Und jetzt die Kurve zu deinem Brief («Nichts ist gratis im Leben. Ausser der Arbeit der Frauen»): In Basel traten alle GRATIS auf! Auch Männer. Plus 400 Freiwillige. Der Vergleich hinkt? Warum? Weil uns Singen eh schon belohnt? Sicher – und Kinderbetreuung etwa nicht? Oder weil Singen nicht «Arbeit» ist? Ist es schon auch: Arbeit an Technik, am Klang, am Ausdruck, an Perfektion. Oder bleibt Singen Privatvergnügen, wie Schwimmen, ohne gesellschaftlichen Mehrwert? Eine Idee von Schwerhörigen. Wer die jungen Leute aus Georgien, Belgien, Finnland, Polen erlebte, weiss: Sie werden für den Ruf der Schweiz in Europa mehr bewirken als unsere Diplomaten, die unser angeschlagenes Image eifrig aufpolieren müssen.

«Gratisarbeit» gibt es also schon. Überall, wo Menschen besser sind als ihr Ruf. Du kritisierst die Rolle der «Frauenarbeit»: So lebenswichtige Tätigkeiten wie Pflege und Fürsorge gelten pauschal als weiblich und unbezahlbar, trieben Frauen in Abhängigkeit. Ja. War lange so. Es bewegt sich aber nicht nichts. Bei der Enkelin, die grad ein Baby hat, machen Mutter und Vater die Care-Arbeit exakt halbe-halbe. Was genau willst du nun? «Gratisarbeit» verteilen? Oder abschaffen – also lohnpflichtig machen? 20 Minuten Baby stillen = 15 Franken? 1 Stunde Wohnung aufräumen und staubsaugen = 39 Franken? Ende Monat ab die Rechnung – an wen? An den Mann? Den Staat? Die Wirtschaft?

Meine Mutter arbeitete von früh bis spät – nie für sich, stets für uns, die Familie. Dabei war ihr Lebenstraum: selbstständige Schneiderin. Trotzdem, nie wäre ihr eingefallen, Bezahlung zu erwarten. Woher auch? Vom Mann? Sein Lohn lag doch schon in der Familienkasse. Vom Staat? Der war noch nicht in Gönnerlaune. Kennt ihr Jungen nicht, für euch war und ist Geld immer da, Geld für alles, vor allem dafür, dass alle nach eigenem Gusto leben können.
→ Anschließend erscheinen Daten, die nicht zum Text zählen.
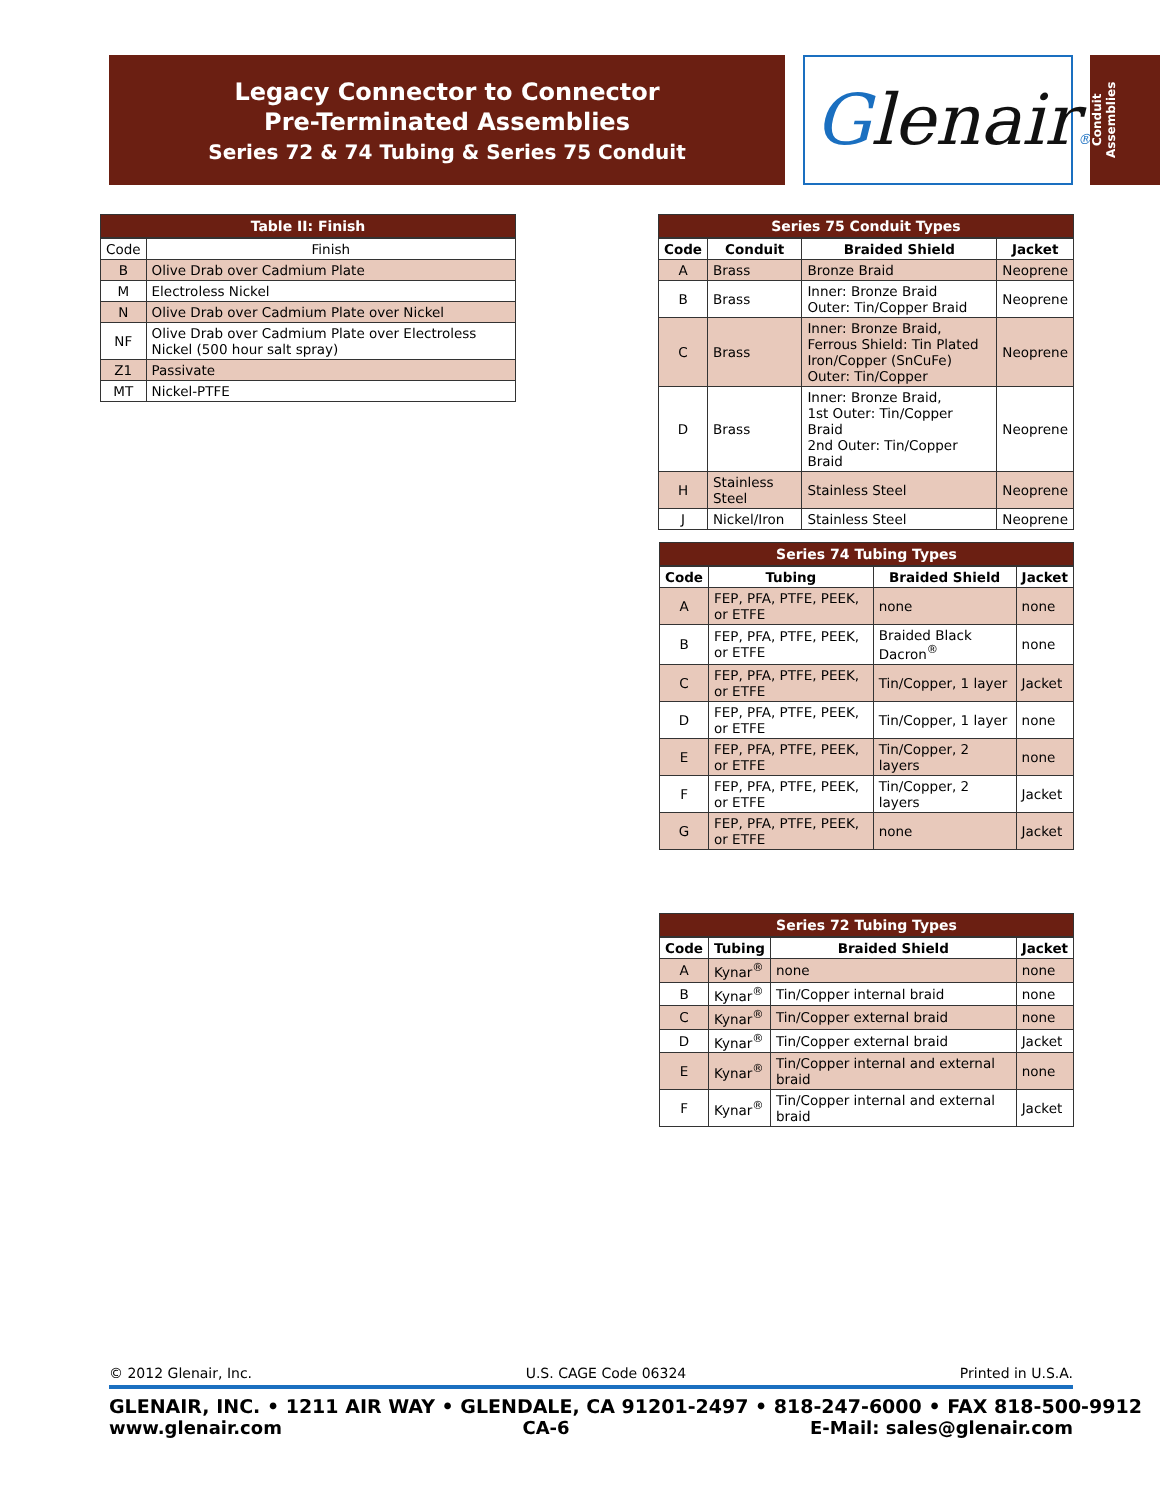Legacy Connector to Connector
Pre-Terminated Assemblies
Series 72 & 74 Tubing & Series 75 Conduit
Glenair®
Conduit Assemblies
Table II: Finish
| Code | Finish |
| B | Olive Drab over Cadmium Plate |
| M | Electroless Nickel |
| N | Olive Drab over Cadmium Plate over Nickel |
| NF | Olive Drab over Cadmium Plate over Electroless Nickel (500 hour salt spray) |
| Z1 | Passivate |
| MT | Nickel-PTFE |
Series 75 Conduit Types
| Code | Conduit | Braided Shield | Jacket |
| --- | --- | --- | --- |
| A | Brass | Bronze Braid | Neoprene |
| B | Brass | Inner: Bronze Braid Outer: Tin/Copper Braid | Neoprene |
| C | Brass | Inner: Bronze Braid, Ferrous Shield: Tin Plated Iron/Copper (SnCuFe) Outer: Tin/Copper | Neoprene |
| D | Brass | Inner: Bronze Braid, 1st Outer: Tin/Copper Braid 2nd Outer: Tin/Copper Braid | Neoprene |
| H | Stainless Steel | Stainless Steel | Neoprene |
| J | Nickel/Iron | Stainless Steel | Neoprene |
Series 74 Tubing Types
| Code | Tubing | Braided Shield | Jacket |
| --- | --- | --- | --- |
| A | FEP, PFA, PTFE, PEEK, or ETFE | none | none |
| B | FEP, PFA, PTFE, PEEK, or ETFE | Braided Black Dacron<sup>®</sup> | none |
| C | FEP, PFA, PTFE, PEEK, or ETFE | Tin/Copper, 1 layer | Jacket |
| D | FEP, PFA, PTFE, PEEK, or ETFE | Tin/Copper, 1 layer | none |
| E | FEP, PFA, PTFE, PEEK, or ETFE | Tin/Copper, 2 layers | none |
| F | FEP, PFA, PTFE, PEEK, or ETFE | Tin/Copper, 2 layers | Jacket |
| G | FEP, PFA, PTFE, PEEK, or ETFE | none | Jacket |
Series 72 Tubing Types
| Code | Tubing | Braided Shield | Jacket |
| --- | --- | --- | --- |
| A | Kynar<sup>®</sup> | none | none |
| B | Kynar<sup>®</sup> | Tin/Copper internal braid | none |
| C | Kynar<sup>®</sup> | Tin/Copper external braid | none |
| D | Kynar<sup>®</sup> | Tin/Copper external braid | Jacket |
| E | Kynar<sup>®</sup> | Tin/Copper internal and external braid | none |
| F | Kynar<sup>®</sup> | Tin/Copper internal and external braid | Jacket |
© 2012 Glenair, Inc. U.S. CAGE Code 06324 Printed in U.S.A.
GLENAIR, INC. • 1211 AIR WAY • GLENDALE, CA 91201-2497 • 818-247-6000 • FAX 818-500-9912
www.glenair.com CA-6 E-Mail: sales@glenair.com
Was mich beschäftigt: Für uns Alte war Familie Privatsache. Heute höre ich vom Kinderhaben oft reden, als wäre es eine gesellschaftliche Grosstat, ein aufopferungsreicher Beitrag zur nationalen Nachwuchssicherung; und der sollte natürlich umso angemessener vergütet werden, je dramatischer die demografische Pyramide kippt und der Fachkräftemangel plagt. Familie im Dienst der Nation. Anständig entschädigt.

Ist das im Sinne der Freiheit, die du meinst?